Flying F was an eight bit computer game company. The logo is made all of straight edges because displays at that time were very poor at showing curves. The Atari logo was beautiful, but Atari's products were unable to display it without aliasing horribly. A horizontal run had to contain at least 2 pixels or there would be color aliasing.

The Lockstep Fund is a venture capital firm which invests in entrepreneurial companies that we believe will be the leaders of the Internet. We are taking the lead, setting the direction for the industry. We are doing this by carefully watching the trends, and then following when it seems safe to do so.

Electric Communities was the company I started in 1993 with Chip Morningstar and Randy Farmer to support online communities and marketplaces. This was back when the net was called cyberspace. I have lost the digital original. This image was recovered from a 35mm slide.

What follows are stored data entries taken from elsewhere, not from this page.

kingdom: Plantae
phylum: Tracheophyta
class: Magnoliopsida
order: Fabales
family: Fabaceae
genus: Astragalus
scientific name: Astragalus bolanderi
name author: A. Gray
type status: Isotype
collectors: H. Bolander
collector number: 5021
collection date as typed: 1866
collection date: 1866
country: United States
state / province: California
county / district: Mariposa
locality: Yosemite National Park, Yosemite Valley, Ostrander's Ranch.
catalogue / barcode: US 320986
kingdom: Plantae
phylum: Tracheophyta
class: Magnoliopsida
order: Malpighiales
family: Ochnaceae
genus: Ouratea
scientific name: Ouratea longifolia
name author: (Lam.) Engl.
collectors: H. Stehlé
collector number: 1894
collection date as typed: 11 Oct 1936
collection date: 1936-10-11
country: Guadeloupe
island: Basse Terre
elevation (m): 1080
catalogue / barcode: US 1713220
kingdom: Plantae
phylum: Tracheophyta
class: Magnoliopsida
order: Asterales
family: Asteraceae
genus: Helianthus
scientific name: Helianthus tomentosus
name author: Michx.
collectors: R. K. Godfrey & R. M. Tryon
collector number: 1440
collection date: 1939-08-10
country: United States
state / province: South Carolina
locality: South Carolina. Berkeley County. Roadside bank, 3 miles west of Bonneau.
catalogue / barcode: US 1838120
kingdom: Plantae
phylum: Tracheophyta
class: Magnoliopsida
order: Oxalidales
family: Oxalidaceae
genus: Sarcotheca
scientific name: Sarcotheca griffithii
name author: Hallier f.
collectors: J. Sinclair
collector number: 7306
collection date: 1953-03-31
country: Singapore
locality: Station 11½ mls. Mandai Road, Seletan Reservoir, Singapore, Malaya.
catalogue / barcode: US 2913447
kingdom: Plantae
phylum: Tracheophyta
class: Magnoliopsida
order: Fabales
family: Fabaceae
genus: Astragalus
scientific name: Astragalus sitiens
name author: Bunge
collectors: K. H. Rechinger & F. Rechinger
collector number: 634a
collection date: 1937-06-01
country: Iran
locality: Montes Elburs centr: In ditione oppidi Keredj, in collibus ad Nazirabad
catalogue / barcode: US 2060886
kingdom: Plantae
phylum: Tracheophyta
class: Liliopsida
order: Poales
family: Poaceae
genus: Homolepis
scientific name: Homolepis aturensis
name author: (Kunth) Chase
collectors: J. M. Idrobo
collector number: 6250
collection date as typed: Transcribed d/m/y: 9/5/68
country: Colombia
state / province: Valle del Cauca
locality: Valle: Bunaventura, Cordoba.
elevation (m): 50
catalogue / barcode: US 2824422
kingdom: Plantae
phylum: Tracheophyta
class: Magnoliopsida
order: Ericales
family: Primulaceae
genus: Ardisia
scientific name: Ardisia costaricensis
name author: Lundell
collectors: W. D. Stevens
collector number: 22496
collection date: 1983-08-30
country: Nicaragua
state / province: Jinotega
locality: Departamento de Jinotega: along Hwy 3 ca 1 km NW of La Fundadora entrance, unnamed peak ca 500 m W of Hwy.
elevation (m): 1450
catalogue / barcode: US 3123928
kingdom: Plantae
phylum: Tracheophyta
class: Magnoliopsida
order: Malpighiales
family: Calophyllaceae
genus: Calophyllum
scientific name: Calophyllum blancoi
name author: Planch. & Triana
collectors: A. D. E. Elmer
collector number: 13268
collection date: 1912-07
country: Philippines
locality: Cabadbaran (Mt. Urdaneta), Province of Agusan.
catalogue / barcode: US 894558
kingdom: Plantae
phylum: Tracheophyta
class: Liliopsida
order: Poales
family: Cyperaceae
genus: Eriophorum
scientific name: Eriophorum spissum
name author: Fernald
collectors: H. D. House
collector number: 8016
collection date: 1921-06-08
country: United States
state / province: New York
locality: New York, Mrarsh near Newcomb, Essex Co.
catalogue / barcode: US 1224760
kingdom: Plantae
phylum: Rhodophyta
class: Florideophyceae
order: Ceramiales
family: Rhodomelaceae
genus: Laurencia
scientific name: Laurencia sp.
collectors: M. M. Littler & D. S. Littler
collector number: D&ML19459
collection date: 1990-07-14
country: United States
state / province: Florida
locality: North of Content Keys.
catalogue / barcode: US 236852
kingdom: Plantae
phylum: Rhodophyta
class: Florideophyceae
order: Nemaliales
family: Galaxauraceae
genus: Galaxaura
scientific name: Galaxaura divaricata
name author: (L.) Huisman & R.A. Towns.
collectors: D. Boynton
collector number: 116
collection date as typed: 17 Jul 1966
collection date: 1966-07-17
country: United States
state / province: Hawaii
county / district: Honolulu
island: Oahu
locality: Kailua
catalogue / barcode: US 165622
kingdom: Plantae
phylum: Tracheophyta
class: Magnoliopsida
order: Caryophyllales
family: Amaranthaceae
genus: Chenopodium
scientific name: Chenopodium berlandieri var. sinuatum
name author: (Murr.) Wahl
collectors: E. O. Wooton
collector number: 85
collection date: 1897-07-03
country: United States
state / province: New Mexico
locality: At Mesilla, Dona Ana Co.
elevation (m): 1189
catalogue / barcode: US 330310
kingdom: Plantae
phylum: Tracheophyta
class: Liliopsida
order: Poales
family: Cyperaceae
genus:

I designed this for the E Programming Language. The USPTO asked my permission to use it in one of their pamphlets. I never saw the pamphlet, but I think it was used as an example of an allowable use of a letter in a trademark.

I designed this for a company that was in stealth mode. The idea was that they would later unveil themselves.

I thought this design for JSON, the world's best loved data interchange format, was original, but I was wrong. The credit actually goes to computer artist John Whitney and art director Saul Bass. It was first used in the title sequence of Alfred Hitchcock's Vertigo, which I saw at a drive-in when I was 4.

DEC64 is the floating point standard for all future programming languages.

I made this logo and mascot for the mysterious Faceless Corporation. They put the big in ambiguity.